World War I Flying Ace
Samuel J. Wilson
McFarland, Jefferson, North Carolina, 2016, 276 pages
Book Review published on: October 11, 2019
As the highest scoring U.S. ace of World War I, Eddie Rickenbacker is a well-known figure. Rickenbacker returned from the war to celebrated notoriety as an automobile manufacturer, owner of the Indianapolis Motor Speedway, comic strip author, president of Eastern Air Lines, and advisor to the U.S. military during World War II. Everyone remembers Rickenbacker, but who remembers the American who was the number two scoring ace, Bill Lambert?
Why is Lambert not remembered? He had more victories than either Raoul Lufberry, top scoring ace of the Lafayette Escadrille and later the 94th Aero Squadron, or Frank Luke, who flew with the 27th Aero Squadron. Why is Lambert such an obscure figure? For starters, Lambert flew for the British Royal Flying Corps (RFC) and the Royal Air Force (RAF), not the Americans. He never transferred to a U.S. unit, and he finished the war with the RFC. Lambert disappeared into relative obscurity after World War I, barnstorming for a few years and then settling down as a husband and family man.

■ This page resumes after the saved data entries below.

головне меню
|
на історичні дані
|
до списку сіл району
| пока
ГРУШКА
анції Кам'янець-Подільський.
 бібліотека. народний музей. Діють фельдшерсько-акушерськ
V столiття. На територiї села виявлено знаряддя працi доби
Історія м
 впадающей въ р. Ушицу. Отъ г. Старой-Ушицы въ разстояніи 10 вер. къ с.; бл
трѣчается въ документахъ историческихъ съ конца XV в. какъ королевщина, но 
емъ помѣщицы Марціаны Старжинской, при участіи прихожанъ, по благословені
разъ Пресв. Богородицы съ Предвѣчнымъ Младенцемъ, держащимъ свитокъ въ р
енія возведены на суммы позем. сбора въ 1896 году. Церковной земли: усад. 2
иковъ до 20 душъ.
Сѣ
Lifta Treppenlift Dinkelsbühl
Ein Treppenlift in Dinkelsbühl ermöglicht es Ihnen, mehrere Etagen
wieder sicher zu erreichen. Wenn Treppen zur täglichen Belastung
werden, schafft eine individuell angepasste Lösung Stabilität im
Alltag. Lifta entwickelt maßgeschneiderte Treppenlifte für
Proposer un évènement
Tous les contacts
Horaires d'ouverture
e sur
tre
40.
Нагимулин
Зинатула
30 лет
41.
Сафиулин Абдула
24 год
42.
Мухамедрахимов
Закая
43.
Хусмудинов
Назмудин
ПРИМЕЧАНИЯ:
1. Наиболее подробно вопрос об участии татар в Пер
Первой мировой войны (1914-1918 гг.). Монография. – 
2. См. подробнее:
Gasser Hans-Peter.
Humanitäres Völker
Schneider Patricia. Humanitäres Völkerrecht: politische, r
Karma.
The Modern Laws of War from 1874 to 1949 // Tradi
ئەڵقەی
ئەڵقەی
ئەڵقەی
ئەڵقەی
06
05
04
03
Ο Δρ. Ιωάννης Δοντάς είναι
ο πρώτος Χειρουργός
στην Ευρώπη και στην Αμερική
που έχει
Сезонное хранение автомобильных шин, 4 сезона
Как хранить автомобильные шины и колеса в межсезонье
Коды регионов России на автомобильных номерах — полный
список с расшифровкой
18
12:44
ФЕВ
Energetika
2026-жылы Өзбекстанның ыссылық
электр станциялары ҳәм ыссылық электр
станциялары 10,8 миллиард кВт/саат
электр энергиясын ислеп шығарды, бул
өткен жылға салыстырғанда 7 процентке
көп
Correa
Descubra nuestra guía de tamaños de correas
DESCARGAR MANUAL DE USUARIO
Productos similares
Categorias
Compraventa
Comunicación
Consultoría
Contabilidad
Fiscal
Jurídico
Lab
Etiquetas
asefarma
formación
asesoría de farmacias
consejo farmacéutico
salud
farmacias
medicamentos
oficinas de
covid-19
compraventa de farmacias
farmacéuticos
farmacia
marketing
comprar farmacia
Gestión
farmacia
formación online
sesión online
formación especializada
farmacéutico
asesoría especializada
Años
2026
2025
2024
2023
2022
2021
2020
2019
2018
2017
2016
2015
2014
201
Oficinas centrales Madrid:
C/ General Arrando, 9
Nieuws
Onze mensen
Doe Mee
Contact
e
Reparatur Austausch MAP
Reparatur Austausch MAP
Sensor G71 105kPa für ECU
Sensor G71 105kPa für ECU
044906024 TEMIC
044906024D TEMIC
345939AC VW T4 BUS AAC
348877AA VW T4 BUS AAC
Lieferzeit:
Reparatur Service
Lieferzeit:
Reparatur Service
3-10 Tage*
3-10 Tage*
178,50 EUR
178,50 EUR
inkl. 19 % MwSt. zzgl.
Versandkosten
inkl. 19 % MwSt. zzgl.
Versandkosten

Samuel J. Wilson examines Lambert’s obscurity and its causes, as well as some notoriety he earned during his lifetime. Wilson’s research is thorough, and in some cases, depending on the perspective of the reader, his presentation of his research is excruciatingly thorough. For example, a major portion of the text is devoted to cross-walking Lambert’s book, Combat Report, with official records in the RAF (successor to the RFC in April 1918) archives. Discrepancies are rare and minor but they exist, and Wilson does a thorough job of explaining why those discrepancies might exist. For a dyed-in-the-wool historian, it is a good demonstration of exhaustive research. For others more interested in the story than the historical research technique, the detailed presentation may be tedious.
The author also digs deeply into the personality and behavior of Lambert, positing a thesis that Lambert’s experiences in World War I had a lifelong debilitating effect on him due to posttraumatic stress disorder. Wilson’s evidence is circumstantial rather than clinical. Clearly, Bill Lambert did not enjoy the fame and success of Eddie Rickenbacker upon his return from the war, but Lambert apparently did not seek such recognition until quite late in life. Instead, he settled into a quiet, moderately productive life as an artist, draftsman, inventor, and independent businessman. Was Lambert a curmudgeon, especially late in life? Some narrative evidence would support that conclusion. Was he a curmudgeon because he suffered from posttraumatic stress disorder? That is a different question deserving a different kind of research to support a valid conclusion.
Historians who love the details of thorough research should appreciate Wilson’s work. Others who are more interested in the environment of early air combat through the eyes of an American who flew fighters for the RFC and the RAF are likely to find the work tedious.